» Study text:
The #HarrisYourPlace Project
Challenge
At a time of increasing social isolation and inequality, cities need democratic, thriving communal spaces more than ever. Ralph Appelbaum Associates has partnered with Preston City Council and Lancashire County Council to create a new heart for Preston; a ‘cultural hub’ for the city located at the local Harris Museum and Library.
The #HarrisYourPlace project will ‘remake’ The Harris through a new kind of community innovation approach, providing a dedicated space for making, creating, connection, and debate. It aims aim to capture the singular spirit of a city in transformation, enhancing social, mental, and economic wellbeing and defining a new purpose for civic museums today.
Action
“…Cities across the world are looking to us for hope and inspiration.”Simon Thelwall, Preston resident
The project aim is to create a place that is truly – and uniquely – made by Preston, for Preston, and of Preston. By designing in consultation with visitors, ideas, imaginations and actions of local residents will shape the museum from top to bottom in ways that embody the spiritof Preston: inventive, daring, creative and community-activated.
The emerging concept unites the museum, gallery and library as a single service, bringing books, art, historical artefacts and activities into unexpected and playful relationships with one another. At the heart of the Harris, the central Rotunda space will be reimagined as a community forum where visitors can socialise, explore the collection, pick up a book, host a workshop, play games or sit back with a coffee.
The vision is for a new ‘living room’ for the city: a vibrant, busy and dynamic place where visitors can linger, gather, and share thoughts with others, past, present, and future.
Results
In March 2021, #HarrisYourPlace was awarded £4.5m by The National Lottery Heritage Fund: the final piece of the £10m needed to make the project happen, and the result of a huge collaborative effort by the Council, the community and the project team.
Key learnings
Sustained consultation with local community groups, and stakeholders across the library and museum service has shaped the project throughout. Workshopping, which largely took place remotely during the Covid-19 pandemic, highlighted how important it was to have a diversity of voices at the table: meaningful collaboration – even at a distance – was fundamental to shaping a vision that genuinely meets the needs of the whole community. This approach will continue as the project progresses into final stages of design and realisation.

» Task description: Can you copy the passage of the #HarrisYourPlace text from "The vision is" to "present, and future.", word for word?

» Material shown:
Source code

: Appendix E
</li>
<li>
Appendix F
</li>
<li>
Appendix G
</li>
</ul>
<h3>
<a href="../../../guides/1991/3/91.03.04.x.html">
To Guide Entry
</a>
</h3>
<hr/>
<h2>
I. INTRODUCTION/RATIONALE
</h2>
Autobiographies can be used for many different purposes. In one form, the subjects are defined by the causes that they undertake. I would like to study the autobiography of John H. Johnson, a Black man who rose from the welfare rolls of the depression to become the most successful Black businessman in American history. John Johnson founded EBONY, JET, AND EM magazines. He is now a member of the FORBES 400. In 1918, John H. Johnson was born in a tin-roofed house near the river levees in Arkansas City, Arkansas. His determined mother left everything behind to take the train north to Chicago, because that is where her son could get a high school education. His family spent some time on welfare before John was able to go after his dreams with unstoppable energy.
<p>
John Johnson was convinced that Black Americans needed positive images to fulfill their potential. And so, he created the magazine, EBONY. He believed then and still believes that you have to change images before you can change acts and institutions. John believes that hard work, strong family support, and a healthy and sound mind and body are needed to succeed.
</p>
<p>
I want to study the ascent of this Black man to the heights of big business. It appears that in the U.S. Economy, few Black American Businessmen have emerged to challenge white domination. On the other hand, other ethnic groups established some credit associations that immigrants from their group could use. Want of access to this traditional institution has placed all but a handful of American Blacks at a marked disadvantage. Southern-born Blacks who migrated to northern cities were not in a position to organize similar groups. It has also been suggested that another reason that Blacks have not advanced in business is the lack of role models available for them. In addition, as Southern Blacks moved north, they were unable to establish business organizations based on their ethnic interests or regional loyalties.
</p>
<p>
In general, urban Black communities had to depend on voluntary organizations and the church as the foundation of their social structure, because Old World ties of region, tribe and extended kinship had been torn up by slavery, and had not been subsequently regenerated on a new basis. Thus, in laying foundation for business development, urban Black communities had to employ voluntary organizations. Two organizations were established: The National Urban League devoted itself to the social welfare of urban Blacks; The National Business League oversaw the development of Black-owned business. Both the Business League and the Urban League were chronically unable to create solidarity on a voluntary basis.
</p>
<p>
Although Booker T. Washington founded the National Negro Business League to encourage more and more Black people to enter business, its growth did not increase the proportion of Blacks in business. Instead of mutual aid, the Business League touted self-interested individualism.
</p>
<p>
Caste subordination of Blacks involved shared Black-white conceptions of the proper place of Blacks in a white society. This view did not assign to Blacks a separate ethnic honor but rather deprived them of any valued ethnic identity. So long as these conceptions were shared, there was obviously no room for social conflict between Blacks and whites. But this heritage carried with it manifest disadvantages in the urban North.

» Response:
The vision is for a new ‘living room’ for the city: a vibrant, busy and dynamic place where visitors can linger, gather, and share thoughts with others, past, present, and future.